In this Sample Pipeline, every component of the architecture can be provisioned and managed using Terraform, any of them can be replaced, at the same time every component has different security scopes. Databricks will be able to interact with any of these or any new component as long as it has authorization (which We can grant or restrict at any given time).
Now, this pipeline is utilizing a Compute Optimized Cluster, in other pipelines a Memory Optimized one was the better option. It all depends on the use case. Is thanks to Databricks flexibility that we can choose the proper compute option leveraging Terraform configurations.
I found the flexibility I was looking for.

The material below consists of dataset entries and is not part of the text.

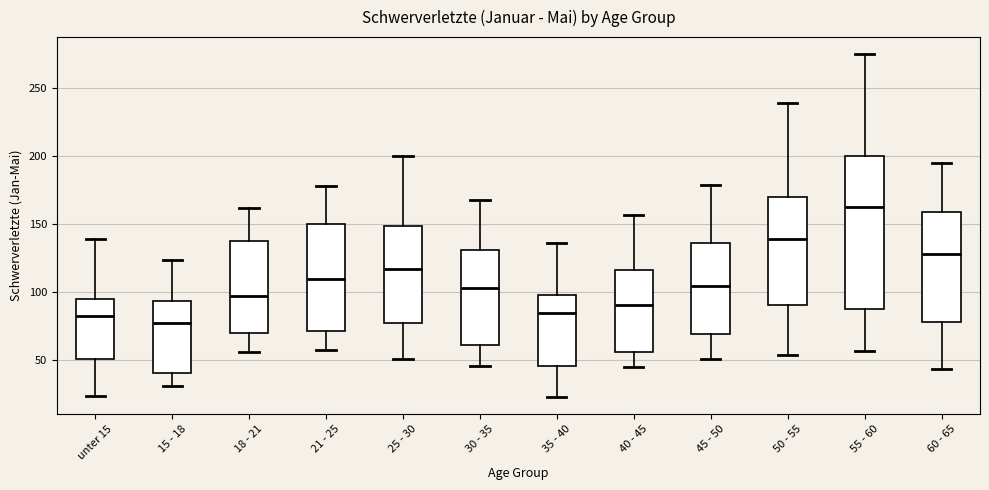

Which box has the highest median line?

55 - 60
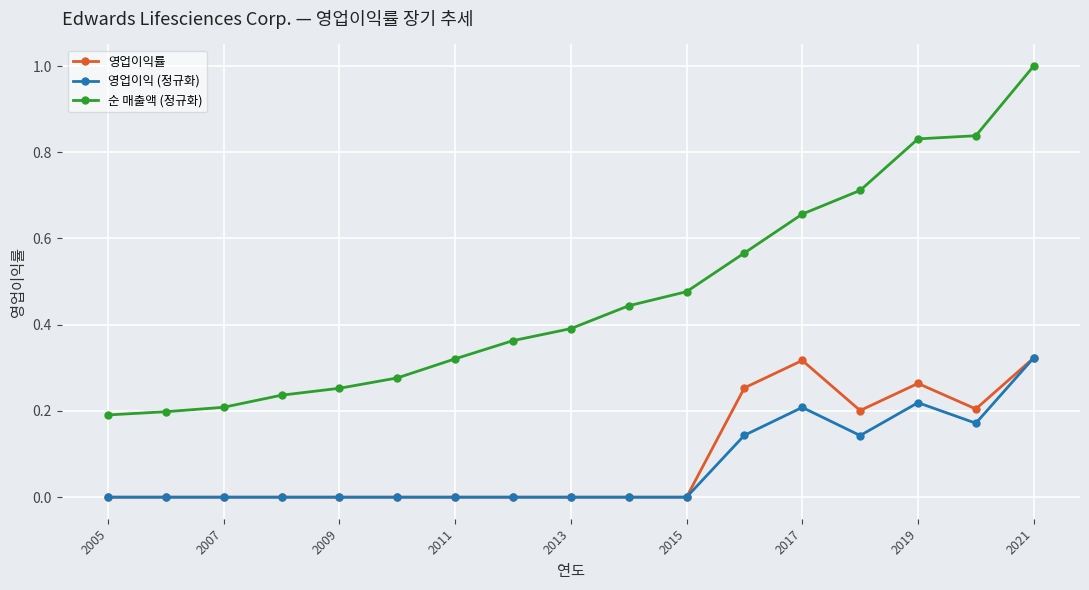

True or false: 영업이익 (정규화) has more than 1 points higher than both neighbors.

True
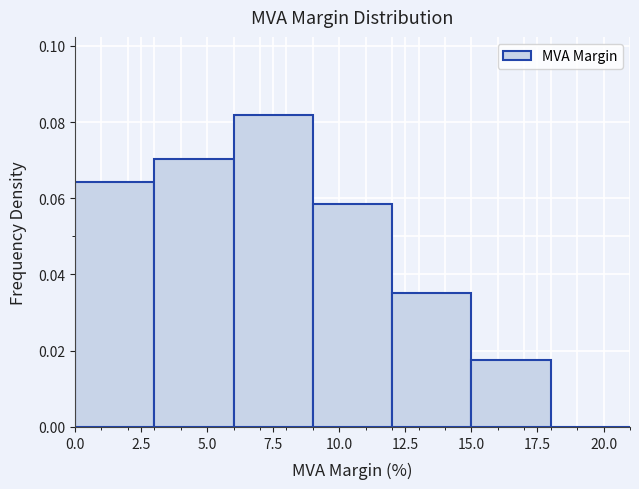

Reading left to right, transcribe this chart: for each bar, give the range it covers on the x-axis and its height. The values are not printed on the chart, so give them approximately, as read against the axis.

0 to 3: 0.064
3 to 6: 0.070
6 to 9: 0.082
9 to 12: 0.058
12 to 15: 0.036
15 to 18: 0.018
18 to 21: 0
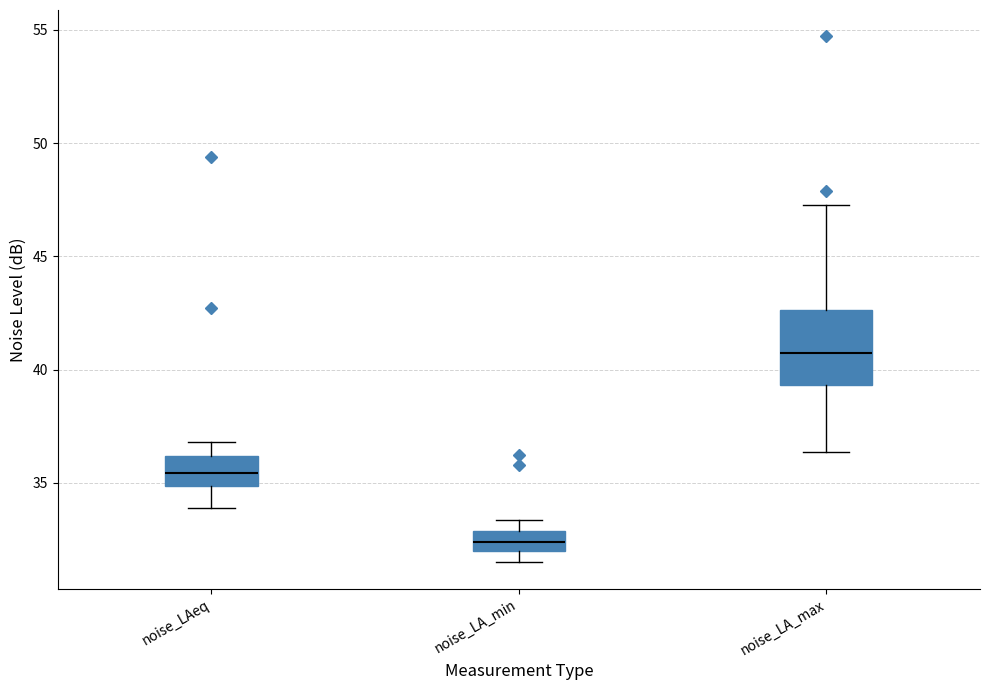

Which box has the lowest median line?

noise_LA_min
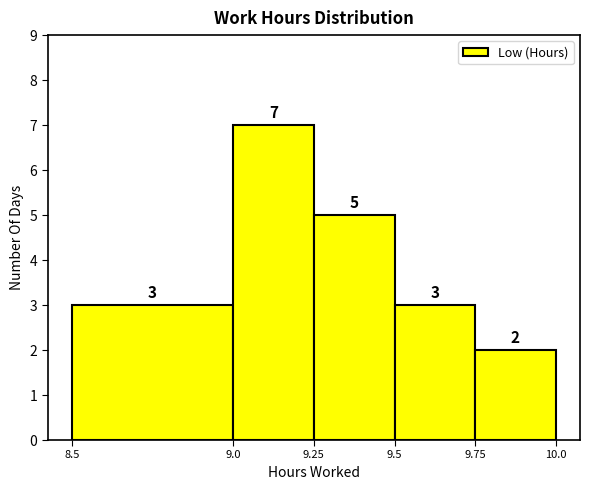

Reading left to right, list every bar in this chart as the range it spans on the x-axis followed by its height.

8.5 to 9.0: 3
9.0 to 9.25: 7
9.25 to 9.5: 5
9.5 to 9.75: 3
9.75 to 10.0: 2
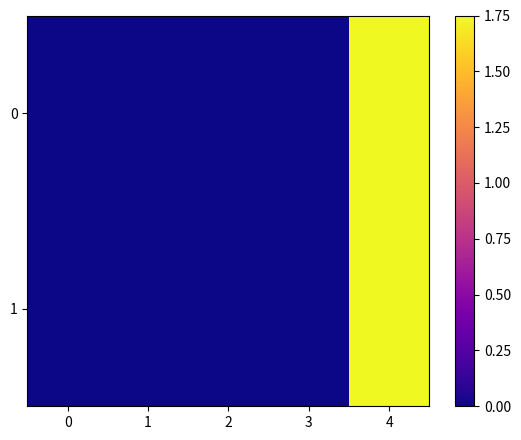

Rank the series by their maximum value, from highest to lowest.

0, 1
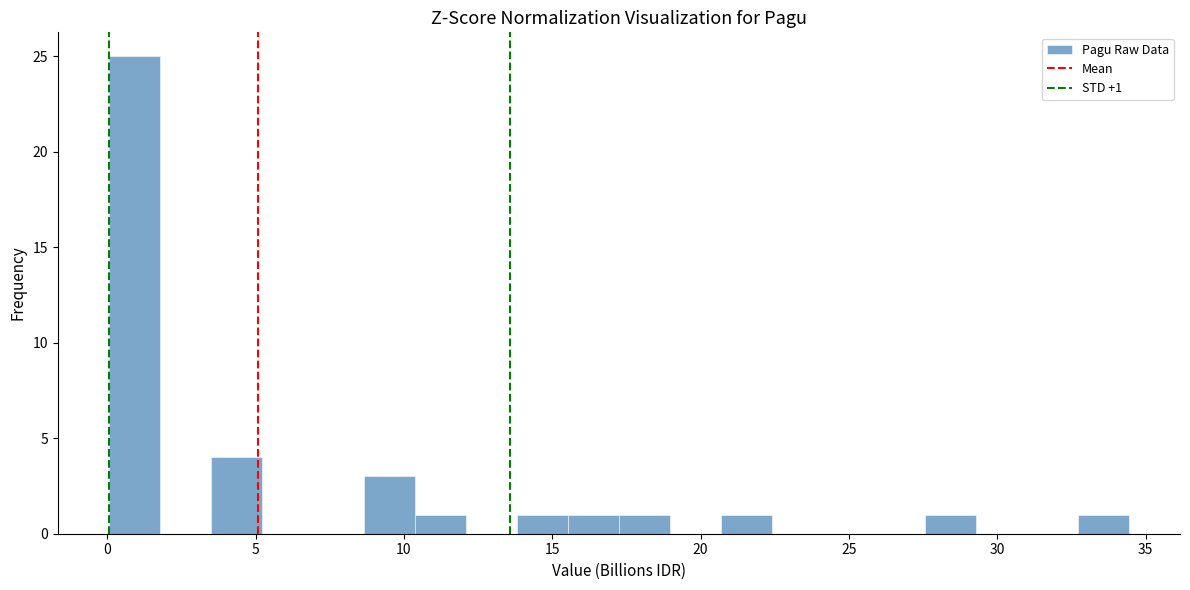

Around what value on the x-axis is the tallest bar? Give the approximate position of its centre, as read against the axis.

1.0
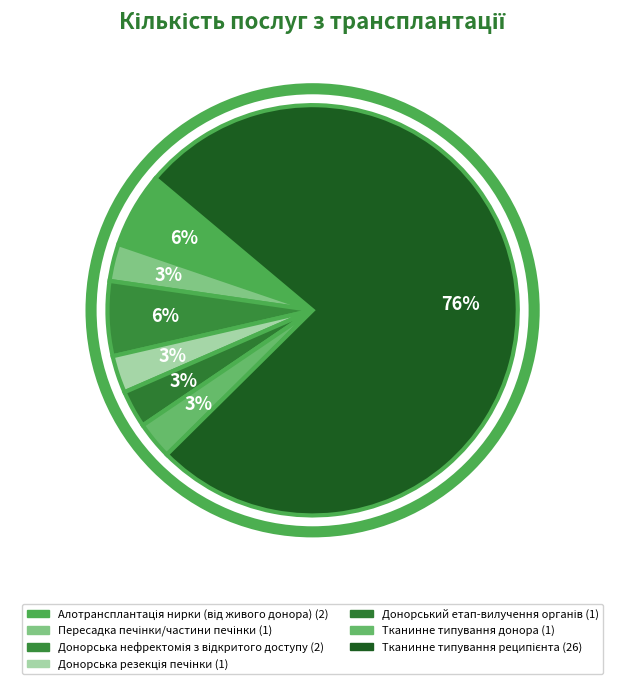

Count the number of slices in the pie.

7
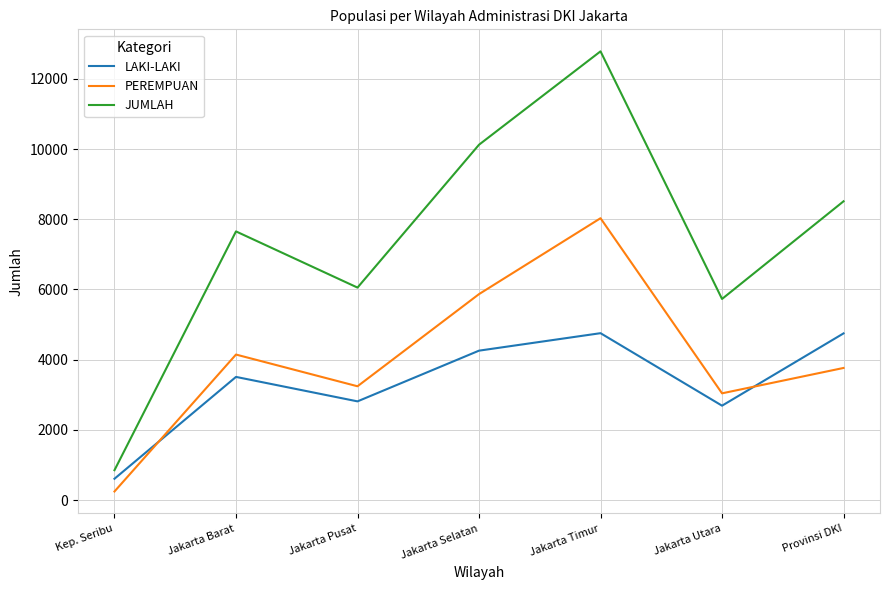

What is the difference between the LAKI-LAKI values at Jakarta Timur and Jakarta Utara?

2066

After a few iterations on how to properly cover the initial requirements, the resulting architecture exceeded on Timeliness and meet Data Accuracy requirements.
Writing the Terraform code to provision the required infrastructure was in general as documented. Provisioning a Databricks Workspace for the first time was tricky but thanks to the detailed documentation by Databricks and the documentation at Terraform’s registry, the learning curve was not too steep.
After the initial POC and a lot of PySpark code written, automating the pipeline deployments was the only thing left. To accomplished this, I leveraged GitHub Actions and Databricks’ tool called DBX which is built specifically for CD actions on Databricks.
With this in place, it all seemed to be going smoothly. That is until I started working on Governance which -from my point of view- was the most challenging aspect of the entire platform.
Certainly, one has to sit and read the documentation about Unity Catalog. Understanding how it works, how it is deployed and configured is essentially simple. But for me the confusing part was to understand how ONE catalog interacts with ALL your environments.
My initial deployments resulted in me having to destroy a few resources (that was ok, it was dev), then create a new repository with its own actions just for Unity Catalog (No, I don’ t believe in mono-repo, even more if you have to mix different code lifecycles).
At the end I found this experience quite enriching. Databricks is a tool I want to use again in the future. Sadly, as a consultant I have to wait until I come across a project/client willing to use this tool.
If you ask me, Databricks is definitely a tool worth investing in. The fact that development with Databricks is so easy, a plug-and-play piece of architecture, where you setup storage, then assign permissions to create compute resources, which you can remove any time while keeping your data intact — that to me is priceless.